6 Responses to Tampons Are a Feminist Issue, Though

  1. peg

    I really loved using tampons. Mute point for me now. For me the bigger issue is still: Don’t tell me what to do with my own body. My body my choice. I guess if it were ancient times I would be the gal with the sponge or the cotton ball from the field. We should all be free to use what we like without guilt or shame.

     
  2. Anastasia

    Brocade, Velvet and Faux Fur, these are what my monthlies are made for, lol! Soft pretty and SO ME! and yes companies like LunaPads that help OTHER PEOPLE get ahead on what we take for granted is another reason as well!

     
  3. Nicole Vaslot

    Just saw your post thanks so much for linking my store! For the pads I just wanted to make sure that the fleece is always the side facing down as it is water resistant and wont absorb so the print side faces up. Sorry if this wasn’t clear on my listing. All the pads that I sell with water resistant fleece are worn with the print side up :) You will have much better results . Feel free to email me if you have any questions Im happy to help!
    Cheers,
    Nicole

     
    • Jessica Critcher

      Thanks for the tip– haven’t gotten a chance to use them yet. Most of the ones I see are usually print side down, so I just assumed. It was mostly a joke, but now guess it’s going to be like that with Spock. Of course I would go out of my way to be explicitly wrong about it. Haha.

       
  4. The Flow

    Feminist issue? Sure you have a choice, and you don’t have to justify it . . . I wager that the profit that accrues from the branding of youth to make life long customers does not do anything to change the warped values around gender issues. Just the opposite.

    Wait a minute! Did I write the original post?
    Nope, I didn’t like the cup much. I’ve been wearing my all cotton Luna Pads for more than ten years. No more Sad Vagina Syndrome!

    I don’t feminise the Earth much but it is undeniable that the planet is in trouble.

    If eighteenth century ‘Enlightenment’ thinkers are taken into consideration as still having a mobilizing effect on the control of the female: 1) First I think of an eighteenth century woodcut of an upper class man standing on a pedastal holding the reins of a bridle resting on a womans’ head, she is seated in a lower position with the bit in her mouth. Female was considered to be of the earth, base and not worth a thinkers time or consideration.

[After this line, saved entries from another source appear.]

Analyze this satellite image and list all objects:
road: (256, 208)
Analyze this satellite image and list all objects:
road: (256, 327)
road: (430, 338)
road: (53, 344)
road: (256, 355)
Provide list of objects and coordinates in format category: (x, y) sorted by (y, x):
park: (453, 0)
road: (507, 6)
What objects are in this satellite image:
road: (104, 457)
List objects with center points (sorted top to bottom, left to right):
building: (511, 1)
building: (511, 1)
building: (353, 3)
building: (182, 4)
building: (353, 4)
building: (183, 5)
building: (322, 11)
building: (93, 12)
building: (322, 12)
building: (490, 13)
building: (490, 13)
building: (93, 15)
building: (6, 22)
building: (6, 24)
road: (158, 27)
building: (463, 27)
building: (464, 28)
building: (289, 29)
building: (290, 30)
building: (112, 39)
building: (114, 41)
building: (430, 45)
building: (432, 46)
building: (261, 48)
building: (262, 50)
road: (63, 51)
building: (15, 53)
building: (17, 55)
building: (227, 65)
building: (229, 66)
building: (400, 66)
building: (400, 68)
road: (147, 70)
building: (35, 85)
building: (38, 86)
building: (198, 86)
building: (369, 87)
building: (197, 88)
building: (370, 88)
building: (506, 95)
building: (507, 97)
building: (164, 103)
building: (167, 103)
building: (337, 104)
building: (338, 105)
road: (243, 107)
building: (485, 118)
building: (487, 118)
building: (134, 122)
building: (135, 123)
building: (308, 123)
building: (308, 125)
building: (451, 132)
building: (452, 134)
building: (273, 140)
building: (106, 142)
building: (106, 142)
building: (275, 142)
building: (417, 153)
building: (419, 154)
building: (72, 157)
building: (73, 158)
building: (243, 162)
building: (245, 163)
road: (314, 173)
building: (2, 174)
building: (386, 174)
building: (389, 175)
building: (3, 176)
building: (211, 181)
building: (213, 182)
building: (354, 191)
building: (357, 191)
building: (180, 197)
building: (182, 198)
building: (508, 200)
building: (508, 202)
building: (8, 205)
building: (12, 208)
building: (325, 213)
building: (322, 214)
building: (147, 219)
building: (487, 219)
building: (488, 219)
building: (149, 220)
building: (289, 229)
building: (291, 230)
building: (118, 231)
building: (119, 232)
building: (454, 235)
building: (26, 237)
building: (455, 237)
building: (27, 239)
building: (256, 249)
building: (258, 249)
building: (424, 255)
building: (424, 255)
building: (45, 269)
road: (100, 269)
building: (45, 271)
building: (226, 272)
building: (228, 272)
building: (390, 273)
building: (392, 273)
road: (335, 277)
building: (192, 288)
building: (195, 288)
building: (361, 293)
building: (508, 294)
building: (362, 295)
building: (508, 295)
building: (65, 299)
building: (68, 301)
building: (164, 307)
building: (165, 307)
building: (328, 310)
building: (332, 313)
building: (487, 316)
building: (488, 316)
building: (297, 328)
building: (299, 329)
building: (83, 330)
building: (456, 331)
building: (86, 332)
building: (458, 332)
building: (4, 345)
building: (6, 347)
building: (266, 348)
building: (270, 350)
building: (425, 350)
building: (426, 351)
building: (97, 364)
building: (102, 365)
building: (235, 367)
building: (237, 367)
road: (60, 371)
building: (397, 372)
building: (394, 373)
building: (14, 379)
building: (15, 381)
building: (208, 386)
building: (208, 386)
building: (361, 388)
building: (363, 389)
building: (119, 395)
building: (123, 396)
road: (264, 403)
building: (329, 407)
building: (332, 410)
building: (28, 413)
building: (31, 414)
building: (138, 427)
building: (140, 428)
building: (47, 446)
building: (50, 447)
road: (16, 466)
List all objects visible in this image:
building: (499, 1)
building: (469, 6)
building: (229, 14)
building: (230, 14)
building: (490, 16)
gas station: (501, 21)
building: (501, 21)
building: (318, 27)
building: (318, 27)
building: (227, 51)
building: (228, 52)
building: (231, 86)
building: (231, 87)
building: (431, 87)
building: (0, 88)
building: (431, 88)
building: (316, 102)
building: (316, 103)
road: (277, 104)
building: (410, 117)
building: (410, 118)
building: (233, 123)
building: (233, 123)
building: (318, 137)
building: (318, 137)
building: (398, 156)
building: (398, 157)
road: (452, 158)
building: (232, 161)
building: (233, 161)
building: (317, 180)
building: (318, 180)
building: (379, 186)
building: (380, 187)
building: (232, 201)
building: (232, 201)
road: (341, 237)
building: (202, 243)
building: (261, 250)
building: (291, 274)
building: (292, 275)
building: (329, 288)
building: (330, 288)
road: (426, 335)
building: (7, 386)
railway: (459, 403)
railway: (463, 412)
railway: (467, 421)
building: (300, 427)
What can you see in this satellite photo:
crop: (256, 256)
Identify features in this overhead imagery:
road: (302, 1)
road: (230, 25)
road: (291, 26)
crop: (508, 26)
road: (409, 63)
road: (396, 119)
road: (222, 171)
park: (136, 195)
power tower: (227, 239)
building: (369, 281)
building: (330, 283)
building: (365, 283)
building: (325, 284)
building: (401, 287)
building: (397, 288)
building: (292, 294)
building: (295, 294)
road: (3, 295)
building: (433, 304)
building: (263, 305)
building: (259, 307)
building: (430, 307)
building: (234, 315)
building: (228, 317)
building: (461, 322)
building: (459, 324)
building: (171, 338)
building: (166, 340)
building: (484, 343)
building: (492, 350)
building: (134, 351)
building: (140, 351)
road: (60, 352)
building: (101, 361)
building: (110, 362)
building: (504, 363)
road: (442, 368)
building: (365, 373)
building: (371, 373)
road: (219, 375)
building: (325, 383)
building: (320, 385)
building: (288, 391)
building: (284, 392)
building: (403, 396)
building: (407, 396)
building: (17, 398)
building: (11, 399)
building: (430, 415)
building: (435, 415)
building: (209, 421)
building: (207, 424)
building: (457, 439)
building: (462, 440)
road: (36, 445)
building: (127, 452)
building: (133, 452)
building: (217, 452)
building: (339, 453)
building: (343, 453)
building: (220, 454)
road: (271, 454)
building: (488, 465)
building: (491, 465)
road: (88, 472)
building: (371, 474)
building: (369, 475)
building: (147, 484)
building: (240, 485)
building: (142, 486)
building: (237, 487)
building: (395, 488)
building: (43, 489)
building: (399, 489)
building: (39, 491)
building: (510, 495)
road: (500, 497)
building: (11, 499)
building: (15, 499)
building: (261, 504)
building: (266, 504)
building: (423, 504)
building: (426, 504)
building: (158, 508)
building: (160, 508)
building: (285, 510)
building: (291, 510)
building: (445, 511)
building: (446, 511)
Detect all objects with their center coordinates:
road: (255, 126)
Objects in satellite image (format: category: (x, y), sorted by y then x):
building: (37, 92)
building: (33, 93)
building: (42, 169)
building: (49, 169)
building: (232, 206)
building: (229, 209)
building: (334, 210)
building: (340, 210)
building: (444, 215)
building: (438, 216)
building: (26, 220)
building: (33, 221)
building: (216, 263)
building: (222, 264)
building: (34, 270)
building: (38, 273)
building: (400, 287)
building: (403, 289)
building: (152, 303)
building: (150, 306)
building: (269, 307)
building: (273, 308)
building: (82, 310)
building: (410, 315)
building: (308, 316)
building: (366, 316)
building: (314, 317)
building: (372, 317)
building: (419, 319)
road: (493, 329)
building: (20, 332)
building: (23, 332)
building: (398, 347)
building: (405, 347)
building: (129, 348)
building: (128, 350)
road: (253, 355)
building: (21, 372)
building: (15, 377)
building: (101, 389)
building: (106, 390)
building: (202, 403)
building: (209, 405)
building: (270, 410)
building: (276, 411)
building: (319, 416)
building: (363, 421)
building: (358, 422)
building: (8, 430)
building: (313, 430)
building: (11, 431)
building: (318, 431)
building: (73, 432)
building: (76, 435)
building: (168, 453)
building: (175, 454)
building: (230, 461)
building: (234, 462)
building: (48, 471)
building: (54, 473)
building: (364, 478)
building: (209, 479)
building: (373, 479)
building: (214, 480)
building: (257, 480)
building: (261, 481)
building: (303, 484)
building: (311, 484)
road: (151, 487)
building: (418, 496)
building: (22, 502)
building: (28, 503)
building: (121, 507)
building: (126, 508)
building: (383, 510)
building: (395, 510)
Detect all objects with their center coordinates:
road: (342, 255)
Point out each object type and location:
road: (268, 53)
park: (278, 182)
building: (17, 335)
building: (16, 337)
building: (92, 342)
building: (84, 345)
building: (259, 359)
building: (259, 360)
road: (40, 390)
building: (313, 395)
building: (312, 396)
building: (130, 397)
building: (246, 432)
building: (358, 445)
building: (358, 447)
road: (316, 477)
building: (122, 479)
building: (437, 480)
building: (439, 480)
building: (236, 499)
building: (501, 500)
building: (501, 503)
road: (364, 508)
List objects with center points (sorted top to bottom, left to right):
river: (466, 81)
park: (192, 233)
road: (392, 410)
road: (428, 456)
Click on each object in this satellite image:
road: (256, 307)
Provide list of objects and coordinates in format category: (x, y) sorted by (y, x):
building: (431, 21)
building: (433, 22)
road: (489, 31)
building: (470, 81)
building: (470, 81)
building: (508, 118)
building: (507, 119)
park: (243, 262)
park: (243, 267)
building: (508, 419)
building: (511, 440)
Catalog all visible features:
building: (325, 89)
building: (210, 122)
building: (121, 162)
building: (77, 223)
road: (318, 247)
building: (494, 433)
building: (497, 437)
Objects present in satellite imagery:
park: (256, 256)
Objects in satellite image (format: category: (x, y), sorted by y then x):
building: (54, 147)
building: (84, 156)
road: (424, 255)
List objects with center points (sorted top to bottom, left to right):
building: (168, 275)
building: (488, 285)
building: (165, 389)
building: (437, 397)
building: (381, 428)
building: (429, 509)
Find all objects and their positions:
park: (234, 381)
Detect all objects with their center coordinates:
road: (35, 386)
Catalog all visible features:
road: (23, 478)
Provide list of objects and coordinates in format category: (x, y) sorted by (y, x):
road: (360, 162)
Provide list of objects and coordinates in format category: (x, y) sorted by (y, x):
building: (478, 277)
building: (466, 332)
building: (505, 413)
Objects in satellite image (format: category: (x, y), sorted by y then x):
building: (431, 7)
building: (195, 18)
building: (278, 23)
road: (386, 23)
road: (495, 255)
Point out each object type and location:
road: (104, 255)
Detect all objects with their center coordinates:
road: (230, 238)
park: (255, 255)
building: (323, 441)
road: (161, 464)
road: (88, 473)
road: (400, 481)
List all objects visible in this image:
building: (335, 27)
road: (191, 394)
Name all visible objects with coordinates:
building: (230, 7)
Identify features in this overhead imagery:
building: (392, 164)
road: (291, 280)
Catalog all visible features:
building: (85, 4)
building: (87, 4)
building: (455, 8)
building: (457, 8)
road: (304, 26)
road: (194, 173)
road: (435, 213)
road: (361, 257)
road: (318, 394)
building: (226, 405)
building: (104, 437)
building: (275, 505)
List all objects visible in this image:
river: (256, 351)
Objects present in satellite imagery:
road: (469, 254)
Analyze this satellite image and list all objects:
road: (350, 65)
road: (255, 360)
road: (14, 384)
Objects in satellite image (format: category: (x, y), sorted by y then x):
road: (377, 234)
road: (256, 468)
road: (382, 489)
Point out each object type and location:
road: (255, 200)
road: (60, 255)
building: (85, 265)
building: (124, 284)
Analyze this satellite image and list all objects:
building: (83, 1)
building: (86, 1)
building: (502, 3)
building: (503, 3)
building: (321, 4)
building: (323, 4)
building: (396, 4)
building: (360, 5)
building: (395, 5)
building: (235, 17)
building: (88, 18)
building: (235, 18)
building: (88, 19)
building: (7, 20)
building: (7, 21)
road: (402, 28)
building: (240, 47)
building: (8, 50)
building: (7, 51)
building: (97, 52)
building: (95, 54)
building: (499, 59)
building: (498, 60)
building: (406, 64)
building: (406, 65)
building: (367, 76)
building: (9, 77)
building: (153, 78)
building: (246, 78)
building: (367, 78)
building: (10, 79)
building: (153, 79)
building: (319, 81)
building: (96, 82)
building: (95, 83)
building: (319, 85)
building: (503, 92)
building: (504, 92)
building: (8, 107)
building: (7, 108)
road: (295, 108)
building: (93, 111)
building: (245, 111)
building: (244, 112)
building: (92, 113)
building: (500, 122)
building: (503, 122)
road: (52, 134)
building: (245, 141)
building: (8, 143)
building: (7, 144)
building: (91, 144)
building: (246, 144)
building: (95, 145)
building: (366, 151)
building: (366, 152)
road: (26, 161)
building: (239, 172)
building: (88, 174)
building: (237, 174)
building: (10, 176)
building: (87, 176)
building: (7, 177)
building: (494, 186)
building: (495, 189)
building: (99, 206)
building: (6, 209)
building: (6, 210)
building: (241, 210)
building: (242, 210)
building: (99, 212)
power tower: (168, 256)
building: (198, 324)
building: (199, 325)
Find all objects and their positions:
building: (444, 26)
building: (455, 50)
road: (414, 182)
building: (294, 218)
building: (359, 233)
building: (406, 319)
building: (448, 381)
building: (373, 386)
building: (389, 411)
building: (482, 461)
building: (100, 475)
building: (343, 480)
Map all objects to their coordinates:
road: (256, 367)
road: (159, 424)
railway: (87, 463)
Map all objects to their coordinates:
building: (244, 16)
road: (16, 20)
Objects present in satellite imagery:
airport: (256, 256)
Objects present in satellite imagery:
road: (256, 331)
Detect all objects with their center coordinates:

    2)Now it is just a strong feeling I have, I haven’t done any study- but painting the ills of the planet as a continuation of subjugating the earth in the pursuit of profit and power . . . Governments and Corporations seem like great apes to me, bouncing around and beating their chests for Dominance against their competitors.

    2)Liberating myself as much as I’m able, from market profit and consumerism and being aware of how the (genderless) pyschologists, artists,
    statisticians etc. create and control our emotions and reactions with advertising (this I do know).

    I am a creature of the earth, as are we all, and if the collective buying power of the average North American woman (which is many billions of dollars more than mens’) were brought to bear on developing alternative: communities, feeding ourselves with compassion, educating women, ______ (that’s a blank for your cause.)our world and our values, including gender issues, would be far different.

    About those who think it is ok to throw away tampon applicators. I have to disagree as we must all be responsible for our consumption choices. We must choose between what is easy and what is right. I may not have children but I am blessed to know what is right for me.